Storage Tiering - Spinners and NVMe

pclausen · Aug 29, 2020

I'm looking for advice on how to consolidate my current storage solution to better leverage some of my existing hardware as well as make some upgrades.

My main storage is configured as follows:

Supermicro X10SRL-F motherboard
E5-2680 v3 CPU - 12 Core @ 2.5GHz
32GB of DDR4 RAM
Intel X520 dual SFP+ 10G NIC
Areca ARC-1882IX-16 RAID Controller

The storage is spreads across 2 Supermicro 846 chassis and contains a pair of RAID60 arrays configured as follows:

The drives in each chassis are as follows:

I have had this setup for years and it has been rock solid.
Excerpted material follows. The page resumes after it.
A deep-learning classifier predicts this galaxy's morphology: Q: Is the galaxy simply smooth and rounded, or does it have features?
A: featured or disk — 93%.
Sure, I'll loose the occasional drive from time to time, but I always have cold spares on hand, and replacing a failed drive has always brought the array back to normal.

In addition to the main storage server above, I have a 3 Node Storage Spaces Direct cluster where each node consists of the following:

Supermicro X10SRL-F motherboard
E5-2680 v3 CPU - 12 Core @ 2.5GHz
32GB of DDR4 RAM
Mellanox ConnectX-4 CX4121A SFP28 Dual 25Gbps NIC
2x Supermicro AOC-SLG3-2M2 PCe to dual NVMe adapters
4x Toshiba 256GB NVMe flash drives

The X10's has bifurcation enabled so that all 4 NVMe's in each node have 4x PCIe 3.0 lanes to the CPU.
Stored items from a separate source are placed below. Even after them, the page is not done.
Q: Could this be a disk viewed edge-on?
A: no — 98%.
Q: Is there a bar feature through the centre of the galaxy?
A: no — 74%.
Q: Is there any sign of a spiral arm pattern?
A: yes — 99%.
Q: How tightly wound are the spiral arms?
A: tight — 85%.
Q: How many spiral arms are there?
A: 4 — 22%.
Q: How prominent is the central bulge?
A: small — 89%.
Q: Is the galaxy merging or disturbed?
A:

Each node have both 25Gbps LAN connections going to a Dell S5148F-ON switch and have the following vSwitch configuration:

This then allowed me to validate the cluster and deploy S2D across the 3 Nodes which gave me the following:

I created a single VD using all the available space, which ended up only being about 900GB because with only 3 Nodes, S2D insist on doing a 3-way mirror. This means my storage efficiency is only 33%.
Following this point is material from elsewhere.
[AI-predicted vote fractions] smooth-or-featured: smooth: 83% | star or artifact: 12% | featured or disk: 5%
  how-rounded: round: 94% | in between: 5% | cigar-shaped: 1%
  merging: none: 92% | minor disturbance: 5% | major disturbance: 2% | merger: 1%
If I go to 4 Nodes, I have 50% efficiency, which still sucks compared to my RAID60 arrays, which have an efficiency of 83% (2/12-1*100).

S2D is pretty slick, but the 50% efficiency bites and it would take going to 7 Nodes to get to 67% and 9 Nodes to reach 75% and you finally max out at 80% efficiency with 16 nodes.

So moving all my spinner to S2D is not an option. Besides, my NVMe cache is way to small to support that anyway.

So other than going to a real SAN, are there any solutions that one assemble using off the shelf components to get tiered storage?

Alternatively, perhaps upgrading from my Areca 1882 to a BroadCom MegaRaid 9580-8i8e would be a viable alternative?

This way I could stand up my RAID 60 arrays on it as my fixed large volume tier, and also move all my NVMe storage to it as my high speed tier for VMs?

If I went this route, I would need to track down a chassis with a backplane that can support 32x NVMe drives that has a 8x SFF-8654 connector to match the internal connector on the MegaRaid 9580.

Supermicro has this guy:

But they only sell it turn-key starting at around $5,500 which is way too rich for my blood.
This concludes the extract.